Each case is { input: ..., expected: ..., metadata: { tags, source, etc. } }. The expected field's format depends on the scoring method (a string for exact match, a rubric for LLM-as-judge, a sample acceptable response for similarity).

Store the dataset as a checked-in JSON file in your repo. Version it. When you add cases, commit them. Treat it as documentation of "what good looks like" for this prompt.

Scoring methods: which one when

Three primary methods, each fits different output shapes:

Method	Best for	Speed	Reliability
Exact match	Structured outputs (JSON, classification labels, enums)	Instant	Perfect when applicable
LLM-as-judge	Free-form text, multi-criteria quality, "is this answer correct"	Slow (LLM call per case)	Good with the right judge prompt
Embedding similarity	"Is this semantically close to the expected answer?"	Fast	Moderate — fails on negations

Exact match is your first choice when the output is structured. If the prompt produces JSON, hash the parsed object and compare to the expected. If it classifies into 5 buckets, compare the chosen bucket. If it extracts a phone number, normalise and compare.

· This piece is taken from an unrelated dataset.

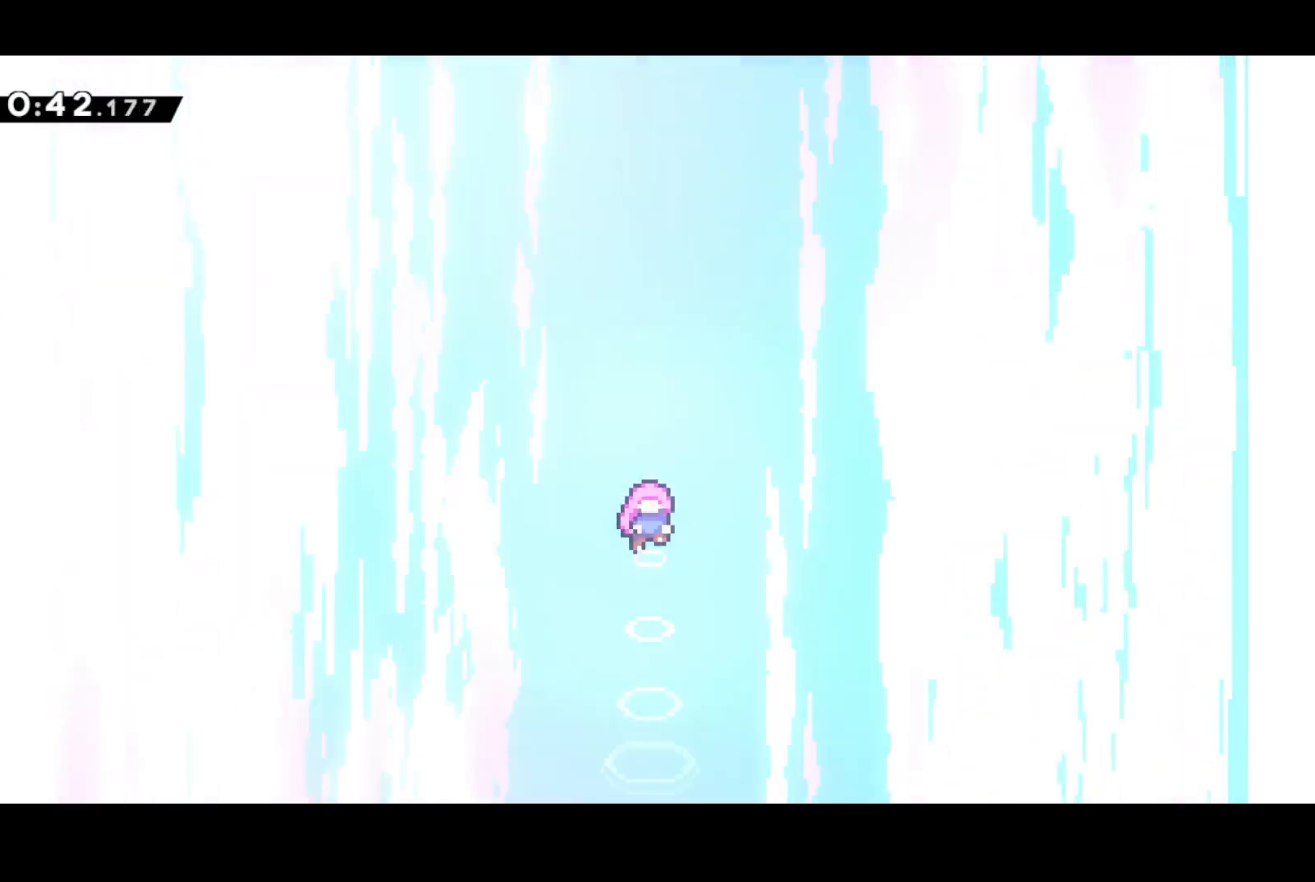
{"buttons": [], "left_stick": "center", "events": []}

Embedding similarity is the next tier — for outputs where two valid responses can phrase the same thing differently. Embed the model output and the expected output, take the cosine similarity, threshold at 0.85 or so. Works for "summarise this paragraph" or "answer this factual question" cases.

LLM-as-judge is the catch-all for everything that doesn't have an objective answer. Cover the workhorse pattern below.

LLM-as-judge: the workhorse for free-form outputs

The pattern: a second LLM call evaluates the first LLM's output against criteria you specify.

code

You are an evaluator. You will be given a user question, the assistant's answer,
and (optionally) a reference answer. Score the assistant's answer on:

1. Correctness: are the facts accurate? (0-5)
2. Completeness: does it address all parts of the question? (0-5)
3. Tone: appropriate for a customer-support context? (0-5)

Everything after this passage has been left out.